PROBLEM TO SOLVE: Count the lines in the entries that contain the string "Widow". State nothing but the number.

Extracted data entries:
▬▬▬▬▬▬
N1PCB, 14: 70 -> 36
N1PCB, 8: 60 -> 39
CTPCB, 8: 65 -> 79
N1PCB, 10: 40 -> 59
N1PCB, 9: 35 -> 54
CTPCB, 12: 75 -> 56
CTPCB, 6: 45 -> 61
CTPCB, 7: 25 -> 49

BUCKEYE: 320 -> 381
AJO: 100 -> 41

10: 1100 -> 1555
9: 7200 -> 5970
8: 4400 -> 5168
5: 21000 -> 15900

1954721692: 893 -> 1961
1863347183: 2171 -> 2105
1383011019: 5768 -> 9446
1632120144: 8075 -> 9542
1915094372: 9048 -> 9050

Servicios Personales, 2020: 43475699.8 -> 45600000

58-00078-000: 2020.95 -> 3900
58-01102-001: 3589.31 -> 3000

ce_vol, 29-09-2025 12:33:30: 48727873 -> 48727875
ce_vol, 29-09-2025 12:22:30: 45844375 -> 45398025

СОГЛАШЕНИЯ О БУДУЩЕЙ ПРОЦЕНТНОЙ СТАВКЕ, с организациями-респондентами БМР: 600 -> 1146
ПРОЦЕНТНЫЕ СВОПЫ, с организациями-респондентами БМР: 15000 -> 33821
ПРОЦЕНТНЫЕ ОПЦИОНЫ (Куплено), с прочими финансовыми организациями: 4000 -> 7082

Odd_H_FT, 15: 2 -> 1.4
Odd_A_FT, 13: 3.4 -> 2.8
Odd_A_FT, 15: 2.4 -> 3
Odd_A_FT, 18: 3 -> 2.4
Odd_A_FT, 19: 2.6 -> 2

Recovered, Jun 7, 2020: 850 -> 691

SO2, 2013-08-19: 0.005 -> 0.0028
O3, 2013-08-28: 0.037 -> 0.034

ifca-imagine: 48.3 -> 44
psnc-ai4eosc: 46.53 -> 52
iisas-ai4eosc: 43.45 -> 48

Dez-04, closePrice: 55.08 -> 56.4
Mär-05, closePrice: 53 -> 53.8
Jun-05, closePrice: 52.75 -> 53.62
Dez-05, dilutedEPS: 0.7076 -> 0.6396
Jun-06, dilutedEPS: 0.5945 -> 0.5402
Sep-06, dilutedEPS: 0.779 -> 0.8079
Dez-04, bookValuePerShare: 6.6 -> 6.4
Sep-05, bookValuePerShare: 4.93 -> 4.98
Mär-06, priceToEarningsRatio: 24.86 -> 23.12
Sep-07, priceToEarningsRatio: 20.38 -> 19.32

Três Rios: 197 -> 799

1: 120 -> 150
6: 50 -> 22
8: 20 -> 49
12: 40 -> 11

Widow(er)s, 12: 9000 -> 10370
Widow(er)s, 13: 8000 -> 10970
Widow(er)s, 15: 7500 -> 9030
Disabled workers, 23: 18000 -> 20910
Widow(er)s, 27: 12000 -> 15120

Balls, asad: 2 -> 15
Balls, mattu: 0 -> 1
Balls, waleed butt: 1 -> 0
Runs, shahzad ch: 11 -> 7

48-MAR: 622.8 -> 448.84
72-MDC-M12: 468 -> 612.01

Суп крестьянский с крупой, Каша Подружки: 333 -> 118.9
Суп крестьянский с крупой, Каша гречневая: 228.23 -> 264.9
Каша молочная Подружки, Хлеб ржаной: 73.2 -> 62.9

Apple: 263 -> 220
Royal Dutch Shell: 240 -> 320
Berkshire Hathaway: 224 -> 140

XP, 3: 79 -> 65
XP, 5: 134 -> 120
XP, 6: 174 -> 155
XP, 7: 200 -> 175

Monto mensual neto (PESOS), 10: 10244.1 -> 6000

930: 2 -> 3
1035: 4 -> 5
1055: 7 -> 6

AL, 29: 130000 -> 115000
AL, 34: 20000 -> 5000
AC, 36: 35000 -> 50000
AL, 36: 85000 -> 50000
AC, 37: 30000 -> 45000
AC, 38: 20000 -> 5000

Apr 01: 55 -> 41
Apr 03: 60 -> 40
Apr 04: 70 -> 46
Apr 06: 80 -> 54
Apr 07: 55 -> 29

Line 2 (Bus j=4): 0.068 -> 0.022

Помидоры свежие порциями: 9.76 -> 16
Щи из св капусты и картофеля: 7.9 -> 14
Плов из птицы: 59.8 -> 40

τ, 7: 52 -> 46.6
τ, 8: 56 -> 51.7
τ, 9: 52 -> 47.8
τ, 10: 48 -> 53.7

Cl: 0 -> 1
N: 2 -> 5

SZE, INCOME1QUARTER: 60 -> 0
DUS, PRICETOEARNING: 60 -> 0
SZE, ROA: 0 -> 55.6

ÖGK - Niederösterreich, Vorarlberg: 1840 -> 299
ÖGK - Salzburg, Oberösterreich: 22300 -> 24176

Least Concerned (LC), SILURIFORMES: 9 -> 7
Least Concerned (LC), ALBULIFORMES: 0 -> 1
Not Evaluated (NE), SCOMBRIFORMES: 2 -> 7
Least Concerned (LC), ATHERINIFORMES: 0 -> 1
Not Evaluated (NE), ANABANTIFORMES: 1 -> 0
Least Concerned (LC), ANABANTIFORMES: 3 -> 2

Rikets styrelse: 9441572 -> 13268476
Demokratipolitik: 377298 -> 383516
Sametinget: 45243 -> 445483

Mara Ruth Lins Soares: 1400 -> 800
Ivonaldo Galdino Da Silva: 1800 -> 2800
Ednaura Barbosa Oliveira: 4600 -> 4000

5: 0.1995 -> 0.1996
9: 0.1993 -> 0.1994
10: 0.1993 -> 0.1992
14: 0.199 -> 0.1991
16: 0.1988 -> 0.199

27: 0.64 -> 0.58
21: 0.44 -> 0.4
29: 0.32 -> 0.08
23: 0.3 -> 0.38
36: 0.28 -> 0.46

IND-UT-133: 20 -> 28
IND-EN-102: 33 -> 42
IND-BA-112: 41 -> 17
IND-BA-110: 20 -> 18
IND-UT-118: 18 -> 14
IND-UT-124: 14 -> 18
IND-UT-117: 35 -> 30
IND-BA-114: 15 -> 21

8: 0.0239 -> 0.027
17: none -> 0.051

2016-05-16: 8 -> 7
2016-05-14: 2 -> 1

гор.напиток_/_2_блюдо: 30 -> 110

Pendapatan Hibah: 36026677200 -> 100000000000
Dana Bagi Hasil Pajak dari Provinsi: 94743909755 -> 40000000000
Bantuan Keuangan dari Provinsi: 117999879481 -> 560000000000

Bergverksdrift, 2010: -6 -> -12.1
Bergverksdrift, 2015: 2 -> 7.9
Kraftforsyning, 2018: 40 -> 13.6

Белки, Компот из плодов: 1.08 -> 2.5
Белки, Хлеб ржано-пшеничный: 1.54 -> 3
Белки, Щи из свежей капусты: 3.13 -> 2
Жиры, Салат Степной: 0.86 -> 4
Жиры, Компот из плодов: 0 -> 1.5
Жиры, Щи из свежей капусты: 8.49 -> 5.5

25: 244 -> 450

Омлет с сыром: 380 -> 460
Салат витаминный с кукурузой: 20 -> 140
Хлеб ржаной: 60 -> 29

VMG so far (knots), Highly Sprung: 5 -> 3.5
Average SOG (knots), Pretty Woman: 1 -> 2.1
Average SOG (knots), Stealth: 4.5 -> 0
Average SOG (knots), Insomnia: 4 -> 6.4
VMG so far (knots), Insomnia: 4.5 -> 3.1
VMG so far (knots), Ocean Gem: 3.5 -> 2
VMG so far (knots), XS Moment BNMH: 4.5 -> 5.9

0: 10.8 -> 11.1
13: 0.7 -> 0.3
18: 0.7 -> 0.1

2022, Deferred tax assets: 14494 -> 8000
▬▬▬▬▬▬
YOUR RESPONSE: 4